▶ **PAGE**:
----
Naufrage à Goma : ‘’Les victimes’’ sous frustrations et menaces des autorités
Au total 623 personnes étaient à bord du Bateau Merdi qui a chaviré sur le lac Kivu, dans l’Est de la République Démocratique du Congo, le jeudi 3 octobre 2024. Seulement 62 rescapés et 33 corps sans vie retrouvés. Ainsi, 528 corps demeurent engloutis par les eaux du lac. Des chiffres qui font « sursauter » les autorités provinciales qui avaient déjà annoncé un bilan « minimaliste ».
Ce lourd bilan est publié par le comité des victimes (survivants) en collaboration avec la société civile. Face à la tergiversation des autorités autour du bilan réel, ces statistiques dévoilées sont, sans surprise, à la base des discordances avec les autorités politico-militaires, qui menacent.
Selon les détails reçus après ce drame, les chefs coutumiers et leurs collaborateurs, les acteurs locaux de la société civile, la communauté de la Mutualité Havu et le comité des victimes se sont tous réunis pour répertorier les victimes à partir de leurs provenances.
« Les autorités se sont indignées de statistiques que nous avons fournies! »
Ayant sillonné tous les villages et quartiers, l’équipe a dressé une liste des personnes ayant voyagé à bord de ce bateau qui a quitté Minova (au Sud-Kivu) pour Goma (au Nord-Kivu). Ce travail d’investigation réalisé grâce à la collaboration de toutes ces couches n’a pas, malheureusement, mérité l’encouragement vu les efforts fournis. Par contre, ça a suscité des mécontentements dans le chef des dirigeants!
‘’Le gouverneur militaire s’est indigné des statistiques exactes que nous avons faites. Il a fort tonné en disant qu’on devrait le consulter avant toute communication. Pourtant, malgré notre état de vulnérabilité, nous devons jouir de notre droit de liberté d’expression par rapport à ce qui nous est arrivé,’’ fait savoir Néhémie Bahati, président du comité des victimes.
Dans plusieurs groupements, dans des villages du territoire de Kalehe et ses environs, les deuils se tiennent partout. Beaucoup d’autres familles à Goma, à Bukavu et à Idjwi pleurent les leurs.
Pendant ce temps, les familles des victimes n’ont pas apprécié la communication du gouvernement provincial du Nord-Kivu qui a tenté de minimiser le coup de cet incident mortel en un petit dégât de naufrage normal.
‘’C’est irresponsable! Je n’ai pas été d’accord quand il a publié un bilan de 23 décès parce que moi-même j’ai perdu 27 familiers très proches, qui sont décédés dans cette noyade. Où est-ce qu’il a tiré ce chiffre? Le gouverneur militaire est entrain de nous menacer à chaque moment. Il s’est senti vexé par cette vérité que nous avons dévoilée,’’ ajoute Néhémie Habajuwe Bahati.
----
▶ **CONSIGNE**:
Reproduisez fidèlement le passage de l'article sur le naufrage de Goma qui commence par « Dans plusieurs groupements, dans » et se poursuit jusqu'à « Néhémie Habajuwe Bahati. ».
----
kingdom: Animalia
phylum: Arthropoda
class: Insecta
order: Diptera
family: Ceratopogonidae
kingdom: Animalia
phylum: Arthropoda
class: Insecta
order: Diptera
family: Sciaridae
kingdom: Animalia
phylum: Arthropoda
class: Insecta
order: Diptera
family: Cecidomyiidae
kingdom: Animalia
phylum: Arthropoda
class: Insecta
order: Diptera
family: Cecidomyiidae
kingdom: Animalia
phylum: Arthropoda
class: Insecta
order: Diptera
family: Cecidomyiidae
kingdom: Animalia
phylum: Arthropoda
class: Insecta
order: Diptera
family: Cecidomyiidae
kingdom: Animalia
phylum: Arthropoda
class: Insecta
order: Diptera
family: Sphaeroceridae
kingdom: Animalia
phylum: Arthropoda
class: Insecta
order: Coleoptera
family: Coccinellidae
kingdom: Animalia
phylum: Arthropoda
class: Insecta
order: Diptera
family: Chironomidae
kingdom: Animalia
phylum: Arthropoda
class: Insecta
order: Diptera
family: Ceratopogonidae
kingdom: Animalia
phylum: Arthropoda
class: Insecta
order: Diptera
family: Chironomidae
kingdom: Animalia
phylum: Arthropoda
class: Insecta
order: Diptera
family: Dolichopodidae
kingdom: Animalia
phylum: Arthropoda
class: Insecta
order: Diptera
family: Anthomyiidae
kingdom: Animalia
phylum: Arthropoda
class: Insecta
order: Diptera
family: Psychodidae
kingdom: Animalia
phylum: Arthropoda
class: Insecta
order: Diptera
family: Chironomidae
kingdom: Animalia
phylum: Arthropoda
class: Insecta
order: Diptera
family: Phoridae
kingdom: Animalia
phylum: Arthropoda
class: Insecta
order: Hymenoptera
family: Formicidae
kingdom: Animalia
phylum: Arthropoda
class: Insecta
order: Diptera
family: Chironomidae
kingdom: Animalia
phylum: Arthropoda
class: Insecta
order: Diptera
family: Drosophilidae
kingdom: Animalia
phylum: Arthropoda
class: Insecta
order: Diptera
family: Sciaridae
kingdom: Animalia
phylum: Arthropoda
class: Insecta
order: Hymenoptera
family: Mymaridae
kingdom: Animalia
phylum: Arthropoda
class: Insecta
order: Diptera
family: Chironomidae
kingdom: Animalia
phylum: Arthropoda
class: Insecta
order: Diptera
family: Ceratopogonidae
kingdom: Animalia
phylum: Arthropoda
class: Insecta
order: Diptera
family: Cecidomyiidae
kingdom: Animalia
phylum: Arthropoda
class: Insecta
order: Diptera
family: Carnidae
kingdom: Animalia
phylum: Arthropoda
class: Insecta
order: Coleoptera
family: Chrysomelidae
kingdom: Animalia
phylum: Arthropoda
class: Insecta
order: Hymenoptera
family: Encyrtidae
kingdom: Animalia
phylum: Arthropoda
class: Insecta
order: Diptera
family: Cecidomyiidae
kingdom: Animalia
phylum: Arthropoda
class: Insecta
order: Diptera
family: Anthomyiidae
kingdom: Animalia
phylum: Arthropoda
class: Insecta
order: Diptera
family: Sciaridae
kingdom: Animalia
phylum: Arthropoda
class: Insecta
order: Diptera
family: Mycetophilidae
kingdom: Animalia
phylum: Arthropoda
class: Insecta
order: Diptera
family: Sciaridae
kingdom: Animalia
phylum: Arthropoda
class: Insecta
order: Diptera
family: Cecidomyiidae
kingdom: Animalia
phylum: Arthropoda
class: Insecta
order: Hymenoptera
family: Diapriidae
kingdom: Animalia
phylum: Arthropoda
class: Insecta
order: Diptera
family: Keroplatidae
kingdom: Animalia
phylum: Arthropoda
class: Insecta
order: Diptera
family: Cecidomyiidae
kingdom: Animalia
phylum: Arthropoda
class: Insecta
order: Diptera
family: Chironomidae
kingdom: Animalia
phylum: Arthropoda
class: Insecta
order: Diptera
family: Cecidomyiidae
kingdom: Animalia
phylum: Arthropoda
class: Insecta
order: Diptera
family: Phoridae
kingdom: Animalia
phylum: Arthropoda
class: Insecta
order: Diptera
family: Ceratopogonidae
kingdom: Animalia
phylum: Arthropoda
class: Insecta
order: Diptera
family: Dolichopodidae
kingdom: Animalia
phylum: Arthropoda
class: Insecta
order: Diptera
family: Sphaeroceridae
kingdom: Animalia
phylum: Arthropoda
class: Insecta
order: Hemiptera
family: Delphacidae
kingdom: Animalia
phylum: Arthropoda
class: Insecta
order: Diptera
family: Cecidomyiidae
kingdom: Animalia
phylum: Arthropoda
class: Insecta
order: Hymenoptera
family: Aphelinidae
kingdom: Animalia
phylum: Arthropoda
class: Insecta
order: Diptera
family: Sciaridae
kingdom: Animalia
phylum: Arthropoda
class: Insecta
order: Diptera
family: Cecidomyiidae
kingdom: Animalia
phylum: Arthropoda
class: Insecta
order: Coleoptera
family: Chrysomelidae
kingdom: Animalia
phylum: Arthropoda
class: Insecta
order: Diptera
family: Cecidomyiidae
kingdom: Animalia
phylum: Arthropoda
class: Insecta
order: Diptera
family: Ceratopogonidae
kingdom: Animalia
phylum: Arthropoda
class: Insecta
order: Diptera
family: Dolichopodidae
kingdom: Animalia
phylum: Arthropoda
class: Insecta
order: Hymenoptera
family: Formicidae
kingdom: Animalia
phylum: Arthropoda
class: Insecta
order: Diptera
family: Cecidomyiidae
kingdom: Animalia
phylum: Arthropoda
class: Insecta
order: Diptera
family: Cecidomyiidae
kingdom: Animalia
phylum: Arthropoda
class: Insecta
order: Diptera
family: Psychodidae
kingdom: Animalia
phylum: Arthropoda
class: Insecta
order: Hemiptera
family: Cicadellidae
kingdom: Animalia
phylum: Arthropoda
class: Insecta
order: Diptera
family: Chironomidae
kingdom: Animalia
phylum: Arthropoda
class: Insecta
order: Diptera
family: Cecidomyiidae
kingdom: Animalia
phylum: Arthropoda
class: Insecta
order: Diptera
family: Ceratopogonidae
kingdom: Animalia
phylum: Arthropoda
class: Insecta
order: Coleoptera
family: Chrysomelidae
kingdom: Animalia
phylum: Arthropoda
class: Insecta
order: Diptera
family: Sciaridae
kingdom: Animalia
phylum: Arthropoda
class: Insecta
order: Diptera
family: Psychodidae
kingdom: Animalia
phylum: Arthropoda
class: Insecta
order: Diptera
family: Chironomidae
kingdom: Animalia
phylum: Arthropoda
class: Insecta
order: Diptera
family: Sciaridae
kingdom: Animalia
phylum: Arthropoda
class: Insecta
----
▶ **CORRIGÉ**:
Dans plusieurs groupements, dans des villages du territoire de Kalehe et ses environs, les deuils se tiennent partout. Beaucoup d’autres familles à Goma, à Bukavu et à Idjwi pleurent les leurs.
Pendant ce temps, les familles des victimes n’ont pas apprécié la communication du gouvernement provincial du Nord-Kivu qui a tenté de minimiser le coup de cet incident mortel en un petit dégât de naufrage normal.
‘’C’est irresponsable! Je n’ai pas été d’accord quand il a publié un bilan de 23 décès parce que moi-même j’ai perdu 27 familiers très proches, qui sont décédés dans cette noyade. Où est-ce qu’il a tiré ce chiffre? Le gouverneur militaire est entrain de nous menacer à chaque moment. Il s’est senti vexé par cette vérité que nous avons dévoilée,’’ ajoute Néhémie Habajuwe Bahati.